| Exercise objective |
Beginning at the line that includes "Газонаполненные лампы D", print each remaining line of the data word for word. Output nothing else.

(Records to use begins)

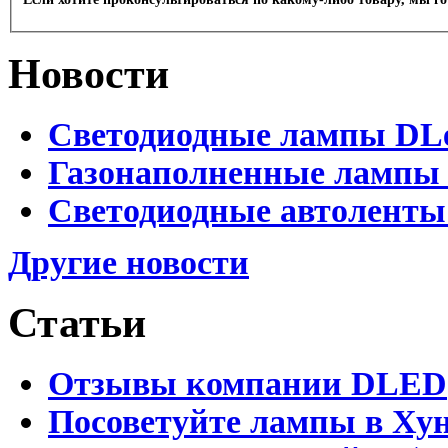
Новости
Светодиодные лампы DLed
Газонаполненные лампы D
Светодиодные автоленты
Другие новости
Статьи
Отзывы компании DLED
Посоветуйте лампы в Хун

(Records to use ends)

| Result |
Газонаполненные лампы D
Светодиодные автоленты
Другие новости
Статьи
Отзывы компании DLED
Посоветуйте лампы в Хун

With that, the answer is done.